TEXTAUSZUG:

=-=-=

BSH will 241 befristete KollegInnen entlassen. Dafür sollen Leiharbeiter eingestellt werden. Darüber sind nicht nur die Befristeten zu Recht empört. Alle wissen, daß dies auch einen weiteren Angriff auf die Arbeitsbedingungen der Stammbelegschaft bedeutet. Darüber können auch die salbungsvollen Worte der Betriebsleitung von angeblicher Standortsicherung nicht hinwegtäuschen. Die Angst der Stammbelegschaft vor Arbeitslosigkeit soll benutzt werden, sich nicht mit den Befristeten zu solidarisieren, sondern sie "freiwillig" zu opfern. Deshalb droht die Betriebsleitung: "Um betriebsbedingte Kündigungen in den nächsten Monaten zu vermeiden, "müssen wir in der Lage sein flexibel zu reagieren." Die Befristeten wurden umgekehrt mit dem Argument zu Höchstleitungen angespornt, sie seien besser als die Stammbelegschaft, weil sie flexibler und weniger oft krank seien. Ihnen wurde sogar die Festeinstellung in Aussicht gestellt. Die Vorgesetzten, die den Befristeten versprochen hatten, sich persönlich für die Festeinstellung einzusetzen, sind unterdessen abgetaucht. Um jetzt zusätzlich die Befristeten noch einmal untereinander zu spalten, hat die Betriebsleitung am 5.5. eine "stufenweise Weiterbefristung" für einen Teil der Befristeten über den Mai hinaus in Aussicht gestellt.

=-=-=

AUFGABENSTELLUNG:
Nenne alle Personengruppen im Betrieb, die im Text über die geplanten Entlassungen bei BSH erwähnt werden.

=-=-=

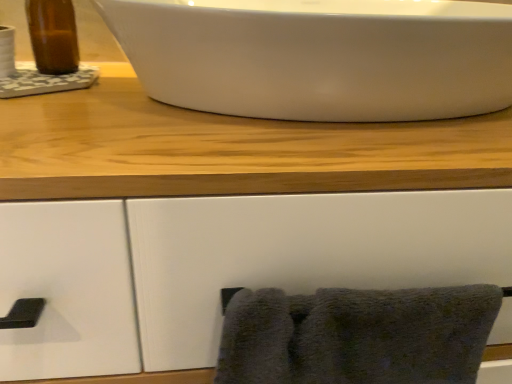
Question: Is point (106, 1) closer or farther from the camera than point (269, 307)?

Choices:
 (A) closer
 (B) farther

Answer: (B)

Question: Relative to dark gray fluffy towel at lower right, is white glossy sink at upper center, acting as the 2th sink starting from the left, in front or behind?

Choices:
 (A) behind
 (B) front

Answer: (B)

Question: Considering the real-world distances, which object is farthest from the white glossy sink at upper center, the 1th sink when ordered from right to left?

Choices:
 (A) brown glass bottle at upper left, the 1th sink when ordered from left to right
 (B) dark gray fluffy towel at lower right

Answer: (A)

Question: Considering the real-world distances, which object is farthest from the brown glass bottle at upper left, the 1th sink when ordered from left to right?

Choices:
 (A) white glossy sink at upper center, the 1th sink when ordered from right to left
 (B) dark gray fluffy towel at lower right

Answer: (B)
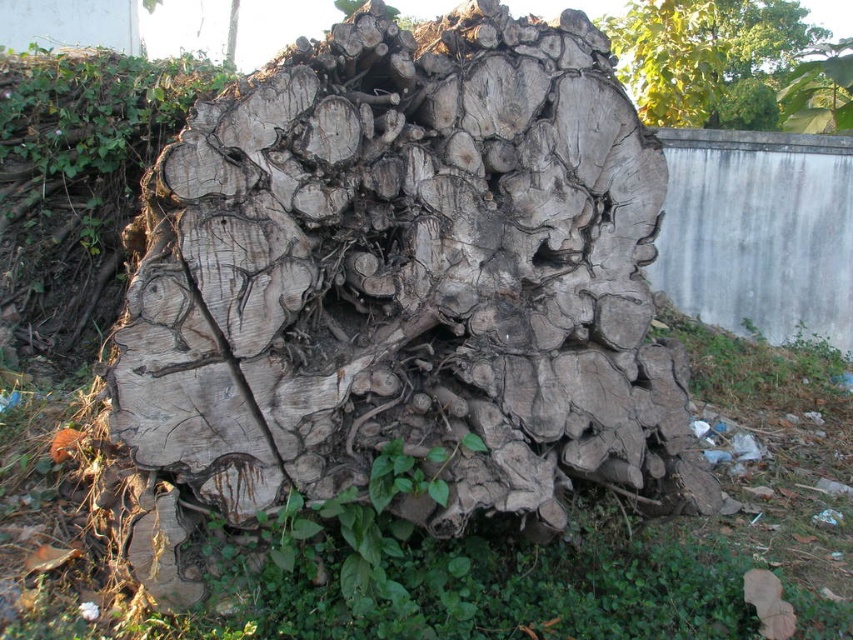
Based on the photo, you are a landscape architect designing a garden. You have a weathered wood log at center and a green leafy tree at upper center in your design. Which object takes up more space in the garden layout?

The green leafy tree at upper center occupies more space than the weathered wood log at center.

You are a delivery person standing at the edge of the grassy area where the weathered wood log at center is located. You need to place a package that is 1.5 meters long on the ground between you and the log. Is there enough space to lay the package flat without it overlapping the log?

The distance between you and the weathered wood log at center is 1.48 meters, which is slightly shorter than the package length of 1.5 meters. Therefore, laying the package flat between you and the log would cause it to overlap the log.

You are standing in a forest clearing and see the weathered wood log at center and the green leafy tree at upper center. Which object is closer to the ground?

The weathered wood log at center is closer to the ground because it is located below the green leafy tree at upper center.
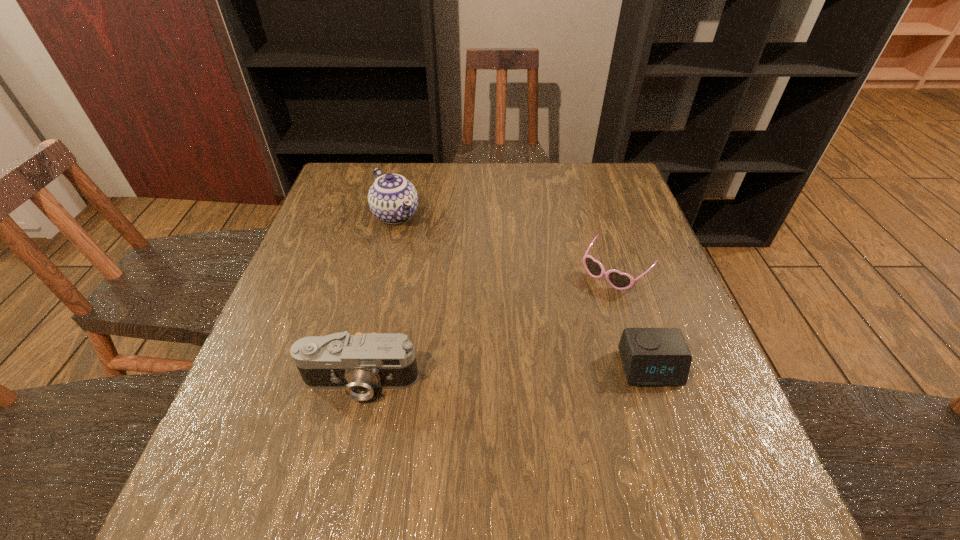
Select which object is the second closest to the second shortest object. Please provide its 2D coordinates. Your answer should be formatted as a tuple, i.e. [(x, y)], where the tuple contains the x and y coordinates of a point satisfying the conditions above.

[(359, 363)]

I want to click on vacant position in the image that satisfies the following two spatial constraints: 1. on the front side of the tallest object; 2. on the left side of the third nearest object, so click(383, 271).

At what (x,y) coordinates should I click in order to perform the action: click on blank area in the image that satisfies the following two spatial constraints: 1. on the front side of the third nearest object; 2. on the right side of the chinaware. Please return your answer as a coordinate pair (x, y). Looking at the image, I should click on (383, 271).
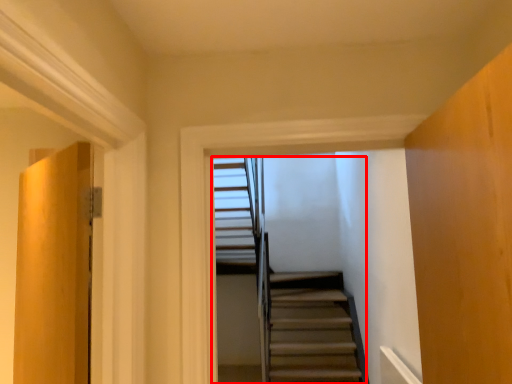
Question: Considering the relative positions of stairs (annotated by the red box) and door in the image provided, where is stairs (annotated by the red box) located with respect to the staircase?

Choices:
 (A) right
 (B) left

Answer: (A)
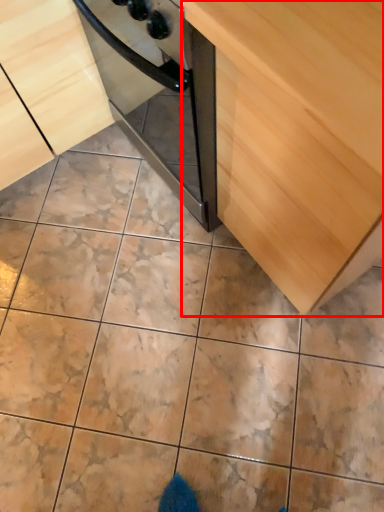
Question: From the image's perspective, where is cabinetry (annotated by the red box) located in relation to cabinetry in the image?

Choices:
 (A) below
 (B) above

Answer: (A)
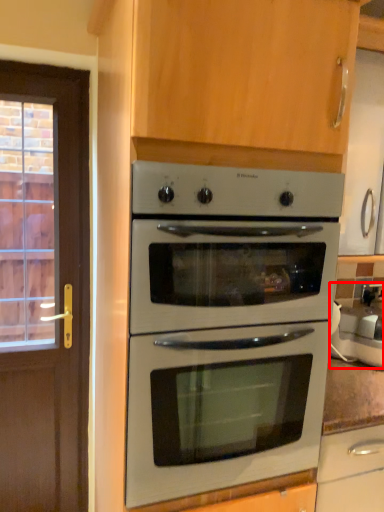
Question: In this image, where is appliance (annotated by the red box) located relative to oven?

Choices:
 (A) left
 (B) right

Answer: (B)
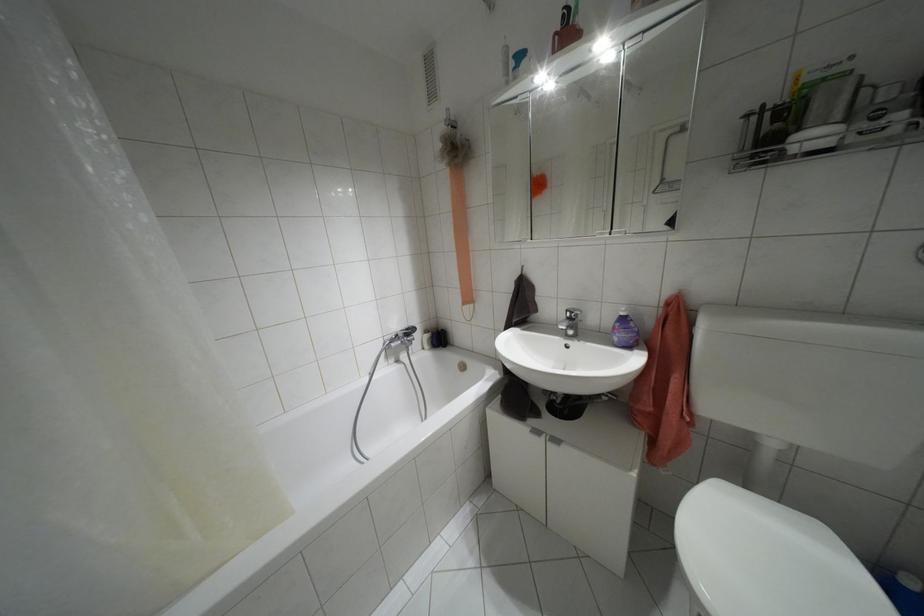
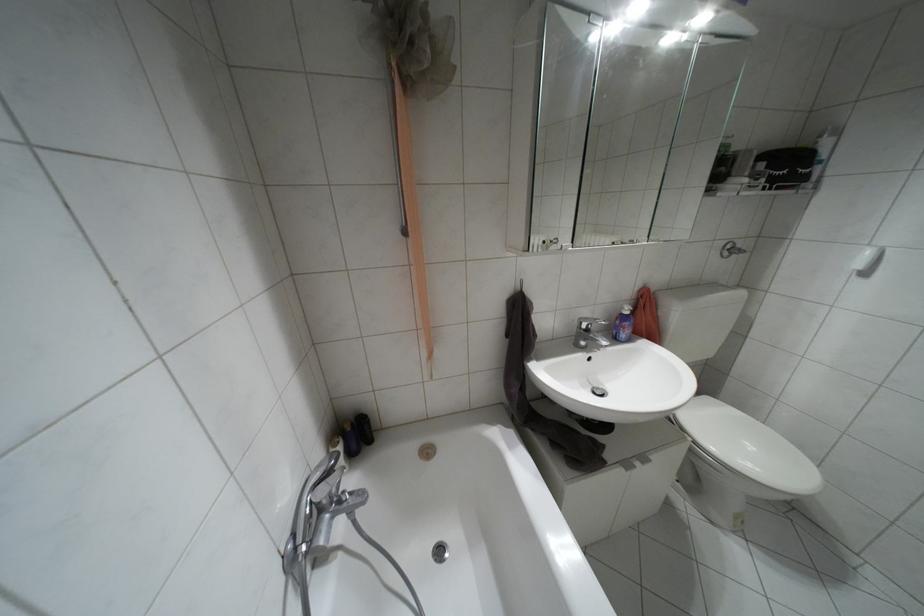
In the second image, find the point that corresponds to point 622,313 in the first image.

(626, 312)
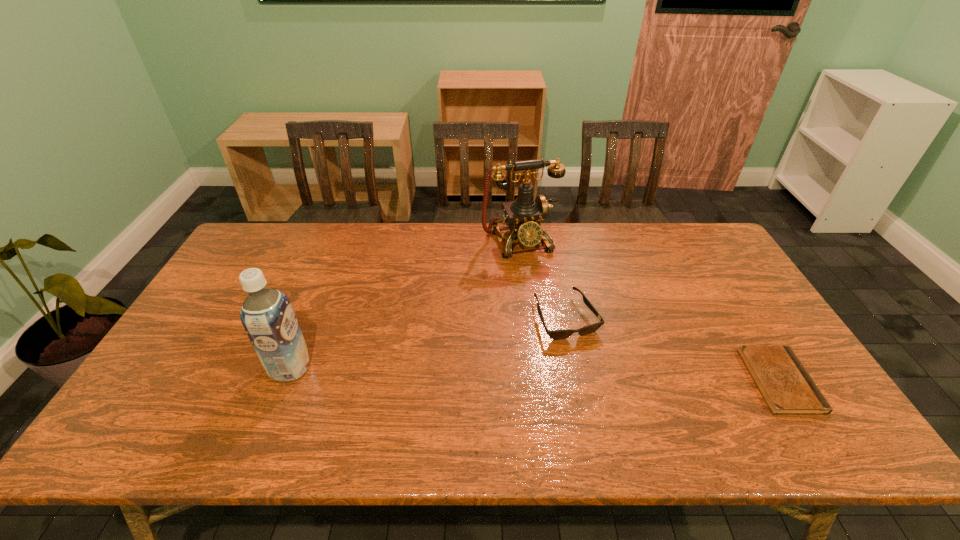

=-=-=

ERLEDIGTE AUFGABE:
- die Befristeten (befristete KollegInnen)
- die Leiharbeiter
- die Stammbelegschaft
- die Betriebsleitung
- die Vorgesetzten